In Alabama, Davey Lyon spent a lot of time flipping burgers. He and around 20 volunteers served food from his church’s pull-behind grill to the people of Selma in the aftermath of a tornado that hit their city Jan. 12.
“It’s pretty bad in Selma. Think of Tuscaloosa, just on a smaller scale,” said Lyon, pastor of Imago Dei Church at the 45 in nearby Lowndes County, referring to the tornado that tore through the middle of Tuscaloosa in 2011. “In Selma, it started on the west end and came all the way through town.”
Huge trees were downed, houses are destroyed and power is out for many in the city.
Lyon said looking at the damage, “it’s only by God’s grace that there aren’t hundreds of casualties.”
Putting lives back together
And the people of Selma know that, he said. His wife, Amber, said as she talked to people in the community, they’re just grateful to be alive and thankful for the people who are coming in to help them put their lives back together.
That includes Alabama Baptist Disaster Relief teams who are working hard to clear neighborhoods and fill job requests.

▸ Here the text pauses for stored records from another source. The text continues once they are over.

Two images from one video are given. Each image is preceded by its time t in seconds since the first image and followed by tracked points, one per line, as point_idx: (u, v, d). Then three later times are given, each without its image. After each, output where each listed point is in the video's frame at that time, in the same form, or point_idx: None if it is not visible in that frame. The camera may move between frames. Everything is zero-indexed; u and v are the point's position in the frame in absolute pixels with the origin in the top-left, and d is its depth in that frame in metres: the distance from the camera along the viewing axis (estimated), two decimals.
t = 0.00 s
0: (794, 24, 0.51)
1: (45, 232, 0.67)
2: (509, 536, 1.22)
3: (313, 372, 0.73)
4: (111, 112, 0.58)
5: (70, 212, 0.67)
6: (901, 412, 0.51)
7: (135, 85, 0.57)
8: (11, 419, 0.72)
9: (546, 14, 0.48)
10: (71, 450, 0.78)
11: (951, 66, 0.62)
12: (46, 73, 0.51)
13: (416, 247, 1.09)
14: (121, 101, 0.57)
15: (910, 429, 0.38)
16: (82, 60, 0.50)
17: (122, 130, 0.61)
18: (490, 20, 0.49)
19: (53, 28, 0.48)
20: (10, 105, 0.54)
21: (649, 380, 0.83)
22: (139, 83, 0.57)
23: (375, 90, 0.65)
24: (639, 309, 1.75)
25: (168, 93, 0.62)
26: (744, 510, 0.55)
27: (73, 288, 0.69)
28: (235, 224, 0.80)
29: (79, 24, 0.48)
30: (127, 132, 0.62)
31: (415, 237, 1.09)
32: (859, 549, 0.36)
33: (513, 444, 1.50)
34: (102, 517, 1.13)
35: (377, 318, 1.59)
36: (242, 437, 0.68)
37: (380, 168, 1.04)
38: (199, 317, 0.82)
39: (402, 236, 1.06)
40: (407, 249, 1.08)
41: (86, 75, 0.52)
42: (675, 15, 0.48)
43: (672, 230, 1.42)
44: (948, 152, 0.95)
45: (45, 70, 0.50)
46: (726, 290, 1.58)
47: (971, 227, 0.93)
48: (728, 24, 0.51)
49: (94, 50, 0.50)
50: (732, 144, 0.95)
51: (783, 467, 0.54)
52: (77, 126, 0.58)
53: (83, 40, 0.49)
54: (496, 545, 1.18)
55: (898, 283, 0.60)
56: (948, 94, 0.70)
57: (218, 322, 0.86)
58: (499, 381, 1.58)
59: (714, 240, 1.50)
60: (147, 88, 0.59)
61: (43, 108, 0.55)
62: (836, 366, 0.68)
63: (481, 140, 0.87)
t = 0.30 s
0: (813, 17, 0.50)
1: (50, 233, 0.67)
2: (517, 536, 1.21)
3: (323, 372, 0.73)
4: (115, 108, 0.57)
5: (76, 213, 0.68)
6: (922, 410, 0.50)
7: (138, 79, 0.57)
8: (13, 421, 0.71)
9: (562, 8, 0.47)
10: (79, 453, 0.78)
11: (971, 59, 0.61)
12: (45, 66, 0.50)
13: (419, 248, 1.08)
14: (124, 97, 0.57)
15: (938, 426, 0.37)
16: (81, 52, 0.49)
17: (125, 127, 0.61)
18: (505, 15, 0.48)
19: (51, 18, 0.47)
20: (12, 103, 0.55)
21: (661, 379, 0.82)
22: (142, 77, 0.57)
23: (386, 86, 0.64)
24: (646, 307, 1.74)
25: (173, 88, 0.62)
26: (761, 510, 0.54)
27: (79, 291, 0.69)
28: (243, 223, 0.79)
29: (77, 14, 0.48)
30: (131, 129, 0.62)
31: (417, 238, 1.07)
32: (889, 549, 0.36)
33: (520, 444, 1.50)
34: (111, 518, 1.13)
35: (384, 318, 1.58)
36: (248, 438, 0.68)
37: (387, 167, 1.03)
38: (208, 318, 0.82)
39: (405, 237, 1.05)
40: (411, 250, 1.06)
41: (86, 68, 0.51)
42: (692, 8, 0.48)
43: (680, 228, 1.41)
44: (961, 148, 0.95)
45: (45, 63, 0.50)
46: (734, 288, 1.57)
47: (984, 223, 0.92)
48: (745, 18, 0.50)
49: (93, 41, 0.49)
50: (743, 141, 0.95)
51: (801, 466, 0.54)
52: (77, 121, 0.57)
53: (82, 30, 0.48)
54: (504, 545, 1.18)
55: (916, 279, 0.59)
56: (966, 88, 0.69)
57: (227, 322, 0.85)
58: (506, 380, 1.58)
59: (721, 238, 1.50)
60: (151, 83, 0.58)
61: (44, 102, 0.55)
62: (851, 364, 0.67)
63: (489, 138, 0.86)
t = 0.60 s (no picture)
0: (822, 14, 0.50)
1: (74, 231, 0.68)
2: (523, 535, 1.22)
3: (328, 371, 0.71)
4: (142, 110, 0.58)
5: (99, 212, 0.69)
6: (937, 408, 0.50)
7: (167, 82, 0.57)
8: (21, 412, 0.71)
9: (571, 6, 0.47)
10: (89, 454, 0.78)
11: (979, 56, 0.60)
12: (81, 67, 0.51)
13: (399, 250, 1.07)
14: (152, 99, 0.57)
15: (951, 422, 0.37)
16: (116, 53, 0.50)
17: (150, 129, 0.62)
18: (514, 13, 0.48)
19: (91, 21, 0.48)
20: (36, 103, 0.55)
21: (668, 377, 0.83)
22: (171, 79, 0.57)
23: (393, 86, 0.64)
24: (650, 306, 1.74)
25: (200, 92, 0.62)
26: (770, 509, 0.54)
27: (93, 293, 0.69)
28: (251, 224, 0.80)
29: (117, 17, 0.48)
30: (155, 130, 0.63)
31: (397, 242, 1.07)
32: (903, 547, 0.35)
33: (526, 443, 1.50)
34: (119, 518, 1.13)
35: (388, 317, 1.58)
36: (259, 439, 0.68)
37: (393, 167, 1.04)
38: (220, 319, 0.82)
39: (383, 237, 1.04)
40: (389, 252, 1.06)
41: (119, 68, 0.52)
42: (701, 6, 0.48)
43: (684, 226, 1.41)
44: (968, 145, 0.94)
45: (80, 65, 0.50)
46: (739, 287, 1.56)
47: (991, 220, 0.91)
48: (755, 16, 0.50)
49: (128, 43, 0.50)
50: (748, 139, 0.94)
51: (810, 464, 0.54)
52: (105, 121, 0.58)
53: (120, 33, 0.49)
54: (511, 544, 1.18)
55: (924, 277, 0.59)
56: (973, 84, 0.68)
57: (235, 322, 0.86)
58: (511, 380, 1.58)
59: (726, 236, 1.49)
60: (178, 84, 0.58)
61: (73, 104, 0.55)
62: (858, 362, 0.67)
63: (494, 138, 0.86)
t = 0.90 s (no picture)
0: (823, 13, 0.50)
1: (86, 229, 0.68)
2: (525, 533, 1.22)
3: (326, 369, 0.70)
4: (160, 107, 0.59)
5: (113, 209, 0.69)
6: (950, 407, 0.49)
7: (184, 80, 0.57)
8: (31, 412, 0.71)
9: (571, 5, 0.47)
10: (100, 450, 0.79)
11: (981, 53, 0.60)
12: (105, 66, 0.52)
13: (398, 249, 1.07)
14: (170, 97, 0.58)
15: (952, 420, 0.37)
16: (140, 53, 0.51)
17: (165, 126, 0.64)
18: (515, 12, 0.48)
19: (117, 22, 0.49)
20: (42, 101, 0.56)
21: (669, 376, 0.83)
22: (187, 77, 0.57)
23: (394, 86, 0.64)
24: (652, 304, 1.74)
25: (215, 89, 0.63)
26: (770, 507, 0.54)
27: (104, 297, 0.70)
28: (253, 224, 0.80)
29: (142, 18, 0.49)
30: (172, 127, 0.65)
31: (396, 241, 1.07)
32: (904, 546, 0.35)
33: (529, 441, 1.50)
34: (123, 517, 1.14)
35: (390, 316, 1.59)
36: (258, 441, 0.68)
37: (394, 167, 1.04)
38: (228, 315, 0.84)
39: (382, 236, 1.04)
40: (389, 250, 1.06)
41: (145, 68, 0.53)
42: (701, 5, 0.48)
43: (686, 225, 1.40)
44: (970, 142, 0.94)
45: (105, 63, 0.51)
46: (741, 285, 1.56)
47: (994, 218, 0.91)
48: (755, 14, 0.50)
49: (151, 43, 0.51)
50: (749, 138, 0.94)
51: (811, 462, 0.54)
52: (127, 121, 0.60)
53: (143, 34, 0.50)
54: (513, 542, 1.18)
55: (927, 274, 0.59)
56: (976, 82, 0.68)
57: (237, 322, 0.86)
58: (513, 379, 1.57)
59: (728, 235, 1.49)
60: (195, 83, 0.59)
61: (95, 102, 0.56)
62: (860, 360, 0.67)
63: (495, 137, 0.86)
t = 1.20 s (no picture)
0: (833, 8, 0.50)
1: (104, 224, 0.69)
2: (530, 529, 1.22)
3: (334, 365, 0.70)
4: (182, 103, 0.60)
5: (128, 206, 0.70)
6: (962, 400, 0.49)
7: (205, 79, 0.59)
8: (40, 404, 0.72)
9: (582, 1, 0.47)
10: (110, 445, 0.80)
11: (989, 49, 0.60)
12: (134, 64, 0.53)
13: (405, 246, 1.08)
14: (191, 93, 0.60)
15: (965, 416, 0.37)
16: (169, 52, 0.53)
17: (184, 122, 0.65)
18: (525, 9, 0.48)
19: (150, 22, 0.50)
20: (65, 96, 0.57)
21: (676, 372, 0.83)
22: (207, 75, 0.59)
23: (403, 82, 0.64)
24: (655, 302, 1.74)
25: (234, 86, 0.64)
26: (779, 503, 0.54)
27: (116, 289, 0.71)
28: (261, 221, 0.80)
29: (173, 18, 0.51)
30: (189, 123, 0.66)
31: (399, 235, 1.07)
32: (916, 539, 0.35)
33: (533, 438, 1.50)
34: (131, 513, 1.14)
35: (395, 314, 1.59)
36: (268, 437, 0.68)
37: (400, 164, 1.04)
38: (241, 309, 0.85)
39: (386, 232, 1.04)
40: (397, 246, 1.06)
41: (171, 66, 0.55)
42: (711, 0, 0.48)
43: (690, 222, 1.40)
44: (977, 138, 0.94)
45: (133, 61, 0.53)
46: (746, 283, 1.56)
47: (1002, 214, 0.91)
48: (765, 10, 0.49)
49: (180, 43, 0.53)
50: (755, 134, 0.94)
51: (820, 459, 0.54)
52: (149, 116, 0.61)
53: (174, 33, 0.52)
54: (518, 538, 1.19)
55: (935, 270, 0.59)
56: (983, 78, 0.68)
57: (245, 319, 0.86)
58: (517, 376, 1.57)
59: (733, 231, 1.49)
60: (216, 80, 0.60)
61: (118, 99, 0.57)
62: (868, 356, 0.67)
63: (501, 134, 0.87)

Mark Wakefield, state disaster relief strategist, said volunteers have gotten a lot of traction in their first couple of days and are making good progress.
He said the big trees that lined the streets of Selma slowed chainsaw teams down at first, but they got it done.
Hard-hit areas receiving help
Wakefield said Elkdale Baptist Church was a “phenomenal host” for teams as a command center. Teams from Walker, St. Clair, Pickens, Colbert Lauderdale, Shelby and North Jefferson Baptist associations as well as others volunteered to help.
He said teams are also working in the hard-hit areas of Autauga, Elmore, Coosa and Tallapoosa counties.
Lyon and other volunteers fed teams in Selma, along with Alabama Power employees and Selma residents. He said God recently provided the church with the grill and other equipment.
‘Hands and feet of Jesus’
And he’s seen God meet their needs too as they’ve grilled. The night the tornado hit, he bought $700 worth of food, and he had one person bring him $200 and another person $500 without him asking or disclosing the total cost of food to either of them.
“We made 180 boxes and got those out that first day (Jan. 13),” Lyon said.
After giving out that food, he went back to Sam’s to buy food for the next day and doubled the amount — around $1,300 of food.
“Then I got a text from a guy we were able to give some food to that day, and he said his company wanted to cover it,” Lyon said. “God has just provided.”
He said they were able to prepare 400 meal boxes Saturday (Jan. 14), and about $8,000 worth of donations have come in since then from people who have seen the posts on social media and want to help.
Because of all the donations, volunteers from Imago Dei were able to cook for the community several more times. “We just want to meet needs and be the hands and feet of Jesus,” Lyon said.
In Georgia, chainsaw crews from Georgia Baptist churches worked for two weeks removing trees from homes and property in Griffin and other hard-hit communities.
They began arriving within hours of the tornado outbreak that’s being blamed for two deaths and widespread property damage.
“It’s bad,” said Dwain Carter, leader of Georgia Baptist Disaster Relief. “There are lots of trees on homes. It’s a major tornado zone.”
Along with the chainsaw crews, Carter deployed chaplains, damage assessors and volunteers to man a feeding station, showers and a mobile laundromat.
Georgia Gov. Brian Kemp said first responders worked Thursday and Friday (Jan. 12–13) to rescue families from collapsed homes.
“We know people that were stranded in homes where literally the whole house collapsed, and they were under the crawl space,” Kemp said in a briefing for reporters on Friday.
Kemp said the storm system caused damage across the state. Some of the worst damage, he said, was in Troup County near the Alabama line where more than 100 homes were damaged there and at least 12 people were taken to the hospital.
Georgia Emergency Management and Homeland Security Director James Stallings said a 5-year-old in Butts County was killed when a tree fell on the vehicle the child was riding in; the child’s parent, who was driving, suffered critical injuries.
Kemp said a Georgia Department of Transportation worker also was killed while responding to storm damage.